TEXT:

-*-*-

August 2025 update
project statuses, creative inroads, running etc
greetings dear friends. thanks for coming. Summer continues, Autumn looms.
WHAT HAPPENED IN JULY?
Hard to recall with precision. A mash of heat waves and global horror. M went to the coast for a few days for creative retreat. We both drove our kids to multiple points in the metro area. I’ve included some photos from this time frame throughout this post for your consideration. Let’s begin:
PROJECT UPDATES
Apology Ghost - World Premiering at Defy Film Festival in Nashville, TN later this month! So excited in large part b/c this film was made with a budget of zero entirely by myself, which really feels like the direction I am headed creatively. Apology Ghost plays in the Experimental block at 7 pm on Friday August 22. Tickets and info here. I am still not sure if I am going or not based on several factors (ie time and money) but I really want to.

-*-*-

MATERIAL SUPPLIED:
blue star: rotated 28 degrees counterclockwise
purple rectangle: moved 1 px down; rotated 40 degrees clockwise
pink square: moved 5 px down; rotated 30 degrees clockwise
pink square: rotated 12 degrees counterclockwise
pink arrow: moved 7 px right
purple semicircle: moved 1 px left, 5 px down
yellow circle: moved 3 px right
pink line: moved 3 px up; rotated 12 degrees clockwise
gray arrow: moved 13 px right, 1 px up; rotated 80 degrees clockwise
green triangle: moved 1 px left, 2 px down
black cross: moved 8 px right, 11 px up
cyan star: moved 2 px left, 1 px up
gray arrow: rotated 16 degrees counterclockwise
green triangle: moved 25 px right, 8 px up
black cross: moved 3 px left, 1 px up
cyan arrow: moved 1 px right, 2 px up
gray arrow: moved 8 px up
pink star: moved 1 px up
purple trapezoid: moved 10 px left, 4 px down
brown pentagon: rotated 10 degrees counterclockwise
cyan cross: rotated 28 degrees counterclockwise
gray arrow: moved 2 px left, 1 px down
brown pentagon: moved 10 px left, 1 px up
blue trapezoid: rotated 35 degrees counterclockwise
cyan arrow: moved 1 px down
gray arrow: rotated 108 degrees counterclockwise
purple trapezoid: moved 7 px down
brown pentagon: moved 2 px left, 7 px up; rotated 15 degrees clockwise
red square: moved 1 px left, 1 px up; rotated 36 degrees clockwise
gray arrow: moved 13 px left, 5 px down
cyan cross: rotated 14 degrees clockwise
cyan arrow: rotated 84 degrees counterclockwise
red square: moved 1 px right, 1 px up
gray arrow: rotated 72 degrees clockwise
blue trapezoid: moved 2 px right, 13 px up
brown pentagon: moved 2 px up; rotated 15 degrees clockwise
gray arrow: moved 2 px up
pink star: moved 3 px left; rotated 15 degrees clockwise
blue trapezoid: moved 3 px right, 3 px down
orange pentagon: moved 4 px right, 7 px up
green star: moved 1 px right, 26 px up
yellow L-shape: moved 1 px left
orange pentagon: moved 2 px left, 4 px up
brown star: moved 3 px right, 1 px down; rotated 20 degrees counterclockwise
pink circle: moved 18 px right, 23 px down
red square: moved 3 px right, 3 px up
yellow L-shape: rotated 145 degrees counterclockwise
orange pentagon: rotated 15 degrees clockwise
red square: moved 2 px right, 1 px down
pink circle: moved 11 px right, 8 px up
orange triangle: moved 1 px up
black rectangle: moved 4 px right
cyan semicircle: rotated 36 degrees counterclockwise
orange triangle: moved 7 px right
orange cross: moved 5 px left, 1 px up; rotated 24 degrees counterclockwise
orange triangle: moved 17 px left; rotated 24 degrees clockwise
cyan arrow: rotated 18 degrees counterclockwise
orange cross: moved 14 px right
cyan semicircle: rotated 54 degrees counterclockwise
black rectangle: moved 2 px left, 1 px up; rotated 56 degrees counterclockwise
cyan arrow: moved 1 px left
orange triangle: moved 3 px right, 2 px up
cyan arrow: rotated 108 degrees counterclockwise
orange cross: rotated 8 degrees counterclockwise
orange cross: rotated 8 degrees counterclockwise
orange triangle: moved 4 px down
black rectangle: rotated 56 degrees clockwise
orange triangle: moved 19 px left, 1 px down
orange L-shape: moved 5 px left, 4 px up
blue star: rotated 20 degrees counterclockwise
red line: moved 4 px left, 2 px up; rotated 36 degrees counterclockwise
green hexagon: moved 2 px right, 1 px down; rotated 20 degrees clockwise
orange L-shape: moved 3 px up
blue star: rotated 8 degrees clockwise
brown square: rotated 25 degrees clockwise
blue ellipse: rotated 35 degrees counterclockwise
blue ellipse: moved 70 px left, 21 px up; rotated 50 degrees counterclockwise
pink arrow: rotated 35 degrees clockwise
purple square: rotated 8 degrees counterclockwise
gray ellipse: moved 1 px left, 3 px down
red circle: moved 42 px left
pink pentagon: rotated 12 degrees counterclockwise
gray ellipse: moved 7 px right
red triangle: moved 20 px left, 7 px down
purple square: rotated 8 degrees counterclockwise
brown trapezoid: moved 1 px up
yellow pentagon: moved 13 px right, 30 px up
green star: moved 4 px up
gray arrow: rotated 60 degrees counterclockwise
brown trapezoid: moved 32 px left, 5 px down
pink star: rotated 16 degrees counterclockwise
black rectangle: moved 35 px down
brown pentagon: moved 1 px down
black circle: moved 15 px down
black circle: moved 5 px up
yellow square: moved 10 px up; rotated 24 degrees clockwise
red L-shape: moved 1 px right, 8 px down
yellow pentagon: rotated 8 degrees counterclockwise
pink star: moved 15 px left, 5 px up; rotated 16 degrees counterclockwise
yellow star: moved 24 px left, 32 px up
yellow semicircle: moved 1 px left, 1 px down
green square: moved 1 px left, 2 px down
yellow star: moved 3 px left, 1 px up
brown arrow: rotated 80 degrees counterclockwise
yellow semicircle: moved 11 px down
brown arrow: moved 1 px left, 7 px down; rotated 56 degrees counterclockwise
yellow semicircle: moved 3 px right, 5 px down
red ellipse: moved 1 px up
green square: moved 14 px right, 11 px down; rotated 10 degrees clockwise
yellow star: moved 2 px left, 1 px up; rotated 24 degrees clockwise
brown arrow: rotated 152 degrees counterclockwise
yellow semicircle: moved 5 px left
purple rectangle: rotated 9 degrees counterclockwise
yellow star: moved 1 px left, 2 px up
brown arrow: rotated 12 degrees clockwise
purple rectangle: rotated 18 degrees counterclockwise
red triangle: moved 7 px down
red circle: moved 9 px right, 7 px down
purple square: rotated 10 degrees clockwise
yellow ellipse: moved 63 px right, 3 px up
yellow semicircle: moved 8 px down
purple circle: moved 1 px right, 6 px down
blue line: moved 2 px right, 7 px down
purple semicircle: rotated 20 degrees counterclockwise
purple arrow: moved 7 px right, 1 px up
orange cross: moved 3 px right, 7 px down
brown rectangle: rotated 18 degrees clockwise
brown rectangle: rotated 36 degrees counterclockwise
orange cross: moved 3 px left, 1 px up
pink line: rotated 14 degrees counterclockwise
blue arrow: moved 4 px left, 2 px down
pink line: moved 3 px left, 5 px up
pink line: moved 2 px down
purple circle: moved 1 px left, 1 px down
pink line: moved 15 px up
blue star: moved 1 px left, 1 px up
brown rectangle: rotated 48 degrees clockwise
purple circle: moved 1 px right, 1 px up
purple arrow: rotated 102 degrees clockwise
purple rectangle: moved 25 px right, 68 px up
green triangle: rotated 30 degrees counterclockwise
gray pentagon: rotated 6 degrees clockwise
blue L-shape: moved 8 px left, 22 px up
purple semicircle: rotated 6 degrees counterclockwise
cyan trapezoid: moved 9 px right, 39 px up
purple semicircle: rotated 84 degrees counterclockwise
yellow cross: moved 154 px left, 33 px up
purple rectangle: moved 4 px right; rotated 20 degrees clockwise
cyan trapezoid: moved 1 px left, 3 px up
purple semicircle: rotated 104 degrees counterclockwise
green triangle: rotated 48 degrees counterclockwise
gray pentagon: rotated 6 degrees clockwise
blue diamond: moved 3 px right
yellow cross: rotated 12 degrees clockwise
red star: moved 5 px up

-*-*-

Quote the August 2025 update from "Hard to recall" to "really want to.".

Hard to recall with precision. A mash of heat waves and global horror. M went to the coast for a few days for creative retreat. We both drove our kids to multiple points in the metro area. I’ve included some photos from this time frame throughout this post for your consideration. Let’s begin:
PROJECT UPDATES
Apology Ghost - World Premiering at Defy Film Festival in Nashville, TN later this month! So excited in large part b/c this film was made with a budget of zero entirely by myself, which really feels like the direction I am headed creatively. Apology Ghost plays in the Experimental block at 7 pm on Friday August 22. Tickets and info here. I am still not sure if I am going or not based on several factors (ie time and money) but I really want to.